5.    List any kind of advice given by the surfers about how to survive these “big waves.”
It is good to know how the waves break, respect the waves' power, the trick is to get in there and get a good ride before the wave breaks and the water comes down on you.

7.6 Questions: TRESBP

1. It was necessary to extend the Tweed River breakwaters because silt was being deposited at the river mouth and was clogging it up.

2. Severe storm erosion added onto the effect of the breakwaters would mean that it would take a long time for the removed sand to return to its normal position on the beaches.

3. The Tweed River became unsafe to shipping because the silting caused the sandbars on the ships routes to be higher, making the water shallower. The natural process that caused it however was long-shore drift.

4. The dredging of the Tweed River and the associated beach nourishment program was only a short term solution as it was not efficient or sustainable for the environment.

5. The sand that is built up on the sandbank is pumped through a series of pipes, under Tweed River and is released at one of four deposit points.

8. The mouth of the river has extended further out as time has gone on and the mouth of the river has moved more to the right of the photograph. 
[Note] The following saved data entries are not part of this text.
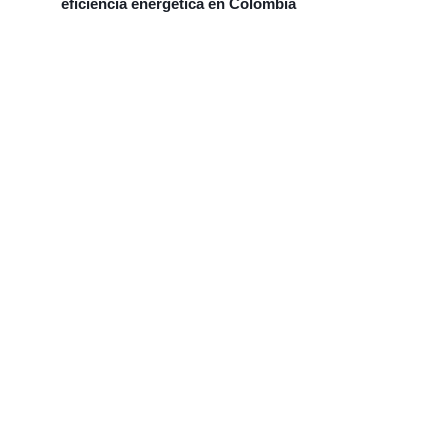
eficiencia energética en Colombia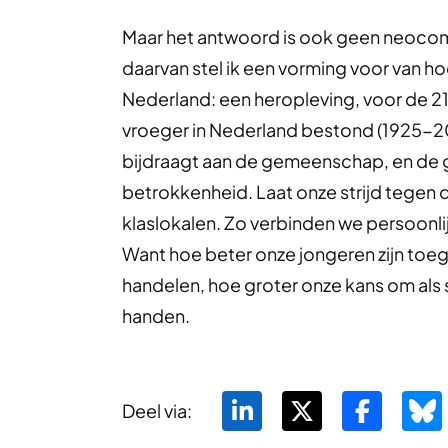
Maar het antwoord is ook geen neocommu
daarvan stel ik een vorming voor van ho
Nederland: een heropleving, voor de 2
vroeger in Nederland bestond (1925-20
bijdraagt aan de gemeenschap, en de 
betrokkenheid. Laat onze strijd tegen
klaslokalen. Zo verbinden we persoon
Want hoe beter onze jongeren zijn toeger
handelen, hoe groter onze kans om als 
handen.
Deel via: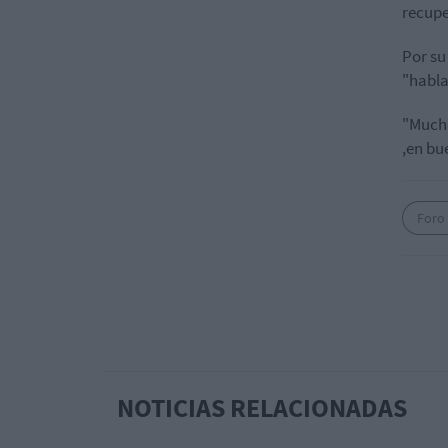
recupe
Por su
"habla
"Mucha
,en bu
Foro
NOTICIAS RELACIONADAS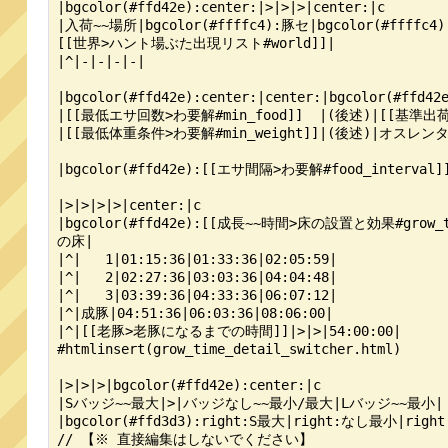
|bgcolor(#ffd42e):center:|>|>|>|center:|c

|入荷~~場所|bgcolor(#ffffc4):豚セ|bgcolor(#ffff
[[世界>ハント場ぶた出現リスト#world]]|

|^|‐|‐|‐|‐|

|bgcolor(#ffd42e):center:|center:|bgcolor(#ffd42e
|[[最低エサ回数>わ要解#min_food]]  |(後述)|[[基準出荷pt
|[[最低体重条件>わ要解#min_weight]]|(後述)|オスレンタル
|bgcolor(#ffd42e):[[エサ間隔>わ要解#food_interva
|>|>|>|>|center:|c

|bgcolor(#ffd42e):[[成長~~時間>床の設置と効果#grow_tim
の床|

|^|   1|01:15:36|01:33:36|02:05:59|

|^|   2|02:27:36|03:03:36|04:04:48|

|^|   3|03:39:36|04:33:36|06:07:12|

|^|成豚|04:51:36|06:03:36|08:06:00|

|^|[[老豚>老豚になるまでの時間]]|>|>|54:00:00|

#htmlinsert(grow_time_detail_switcher.html)

|>|>|>|bgcolor(#ffd42e):center:|c

|Sバッジ~~最大|>|バッジなし~~最小/最大|Lバッジ~~最小|

|bgcolor(#ffd3d3):right:S最大|right:なし最小|right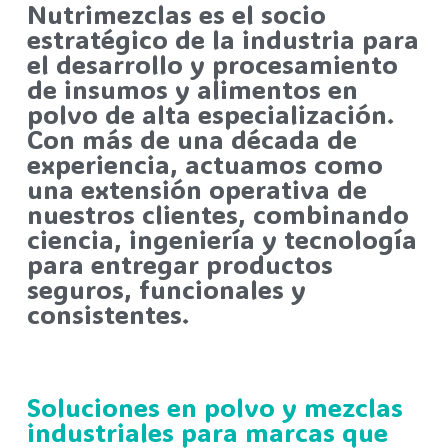
Nutrimezclas es el socio
estratégico de la industria para
el desarrollo y procesamiento
de insumos y alimentos en
polvo de alta especialización.
Con más de una década de
experiencia, actuamos como
una extensión operativa de
nuestros clientes, combinando
ciencia, ingeniería y tecnología
para entregar productos
seguros, funcionales y
consistentes.
Soluciones en polvo y mezclas
industriales para marcas que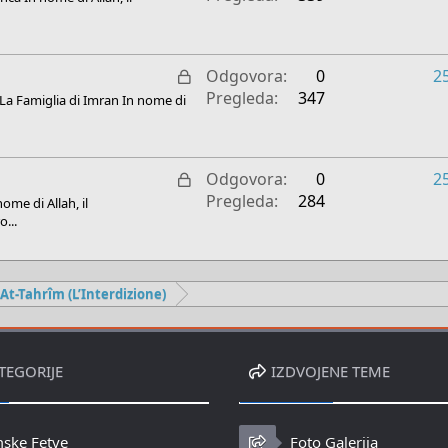
č
k
a
l
n
j
o
Z
Odgovora
0
2
u
a
Pregleda
347
ân La Famiglia di Imran In nome di
č
k
a
l
n
j
o
Z
Odgovora
0
2
u
a
Pregleda
284
ome di Allah, il
č
k
o...
a
l
n
j
o
u
 At-Tahrîm (L’Interdizione)
č
a
n
TEGORIJE
IZDVOJENE TEME
o
mske Fetve
Foto Galerija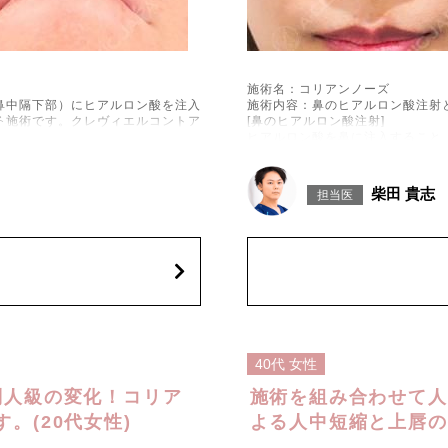
施術名：コリアンノーズ
鼻中隔下部）にヒアルロン酸を注入
施術内容：鼻のヒアルロン酸注射
る施術です。クレヴィエルコントア
[鼻のヒアルロン酸注射]
ヒアルロン酸を鼻に注入すること
[鼻中隔下制筋のボトックス注射]
）、内出血、圧痛、突っ張るような
ボツリヌス菌から抽出されるタン
稀にアレルギー反応、細菌感染、血
えることで、鼻先を上向きにする
柴田 貴志
担当医
用が報告されています。施術後1〜
施術時間：約15分程
ージや刺激は避けてください。
リスク、副作用：腫れ、赤み、内
た、稀にアレルギー、細菌感染症
込)
を強く刺激するようなマッサージ
は3か月、女性は2か月避妊して
費用：131,800円(税込)
笑気麻酔 3,300円(税込)
40代
女性
別人級の変化！コリア
施術を組み合わせて人
。(20代女性)
よる人中短縮と上唇の症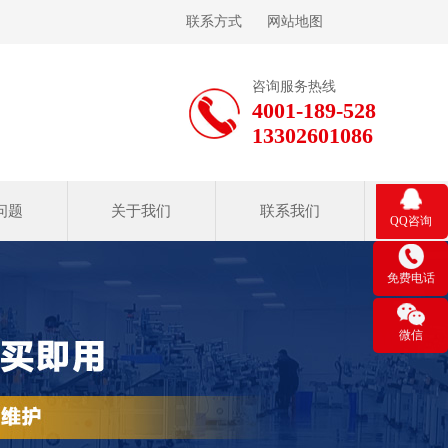
联系方式
网站地图
咨询服务热线
4001-189-528
13302601086
问题
关于我们
联系我们
QQ咨询
免费电话
微信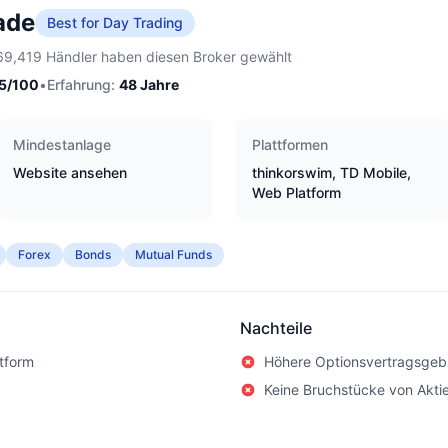
ade
Best for Day Trading
69,419 Händler haben diesen Broker gewählt
5
/100
•
Erfahrung:
48
Jahre
Mindestanlage
Plattformen
Website ansehen
thinkorswim, TD Mobile,
Web Platform
Forex
Bonds
Mutual Funds
Nachteile
tform
Höhere Optionsvertragsgeb
Keine Bruchstücke von Akti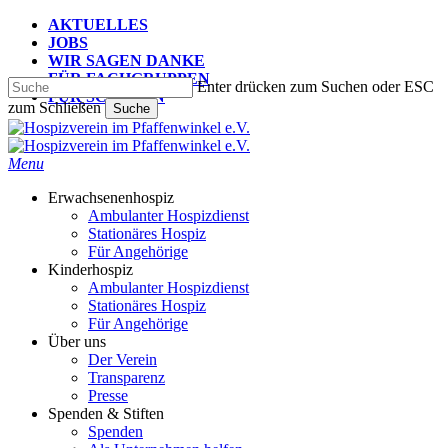
Skip
AKTUELLES
to
JOBS
main
WIR SAGEN DANKE
content
FÜR FACHGRUPPEN
Enter drücken zum Suchen oder ESC
FÜR SCHULEN
zum Schließen
Suche
Suche
schließen
search
Menu
Erwachsenenhospiz
Ambulanter Hospizdienst
Stationäres Hospiz
Für Angehörige
Kinderhospiz
Ambulanter Hospizdienst
Stationäres Hospiz
Für Angehörige
Über uns
Der Verein
Transparenz
Presse
Spenden & Stiften
Spenden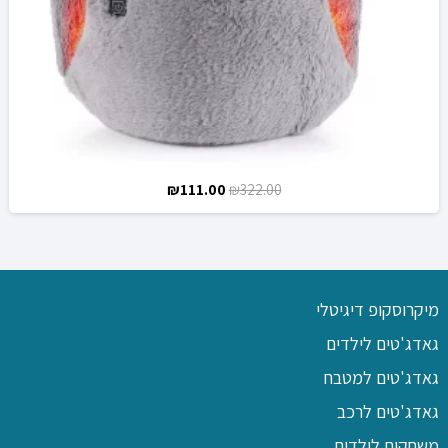
המחיר
המחיר
₪
111.00
₪
322.00
המקורי
הנוכחי
היה:
הוא:
₪111.00.
₪322.00.
מיקרוסקופ דיגיטלי
גאדג'טים לילדים
גאדג'טים למטבח
גאדג'טים לרכב
משחקים לילדים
Saturday, February 26, 2011

7.1 Questions

1. Because roughly 85% of the Australian population is placed within 50 kilometres of the coast, increased environmental pressure is put on our coastline. This problem needs to be managed by geographers so the development of our coastline is sustainable.
2. The reason they aim to create a sustainable development along the coastline is so that it will continue to last, as such a huge proportion of Australia’s population is on the coast.
3. Changing lifestyles: eg. Moving house from the city lifestyle to the sea, large towns to small, etc.
4. Residential caps to keep population down. 
5. Pollution: urban development. Tourism and recreational pressures: environmental pressure from same “scenic route” driving, flying, vehicle pollution, etc. Population growth: increasing pressure on coastal environment as many country families are moving to the coast and other coastal areas. Overdevelopment:  Environmental pressure from excessive building of large structures such as office buildings and apartment blocks.
6. Geographers provide the correct statistics to ensure that there isn’t too much pressure on the coast from large apartment blocks, which is common in the coastal lifestyle.